Roselle Elementary District 12 Superintendent Lori Bein received a nearly $21,000 raise in base salary this week after the school board voted unanimously to renew her contract for three years.
Bein's new contract is retroactive to July 1 and runs through June 30, 2014. Board President Debra Wilson said the salary increase will cost the district very little because Bein no longer will receive district health insurance benefits.
The board reviewed total compensation packages for 10 nearby districts and found Bein's was almost at the bottom, officials said. One reason is because Bein last year waived her 2 percent scheduled raise.
"She didn't think it was appropriate given the challenging financial times being faced by most school districts," Wilson said. "And we truly got a bargain when we hired her."
Wilson said board members worried that Bein's base salary of $150,699 no longer was competitive. As a result, her new base salary is $171,425, an increase of nearly $21,000.
Wilson said she is unsure if Bein is receiving health insurance from another source. But she said the savings to the district of not providing such insurance will be significant.
"Over time, the board believes this will actually save money because health care costs are rising at a much faster rate than are salaries," she said.
Officials said Bein exceeded expectations in recent years, and surveys from peers, supervisors, parents and teachers also proved favorable.
"She's doing a phenomenal job," Wilson said.
During her tenure that started in 2007, Bein said she is proud that District 12 maintained solid finances and conducted amicable teacher contract negotiations.
She also is pleased with her staff's willingness to embrace technology with tools such as computerized whiteboards in every classroom.
"We've been able to implement technology seamlessly throughout instruction in a major way," Bein said. "I'm thrilled our kids are learning from tools that are part of their world, as opposed to just paper and pencil that were part of our world."
During the next three years, Bein said she hopes to maintain District 12's good financial standing while still compensating teachers adequately and maintaining programs.
"We understand the reality of finances and the lack of funding from the state, but we very much honor the impact of our teaching staff," she said.
The district also will focus on improving test scores, which have risen steadily since the No Child Left Behind mandate began nearly 10 years ago.
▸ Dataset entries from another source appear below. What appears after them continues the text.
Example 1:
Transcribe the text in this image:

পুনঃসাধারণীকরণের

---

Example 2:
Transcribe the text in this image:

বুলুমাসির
Bein said District 12 started with 78 percent of students meeting or exceeding state standards in 2002, but now that number is 93 percent.
She said the state will unveil new standards in 2014 and District 12 is working to be ready to succeed.
Other programs that will be implemented during the next few years include lessons on social and emotional skills at all grade levels.
"Of course we want to teach science, math, English and social studies, but we also want our kids to know how to cope with the world around them and how to make positive choices in relationships," Bein said.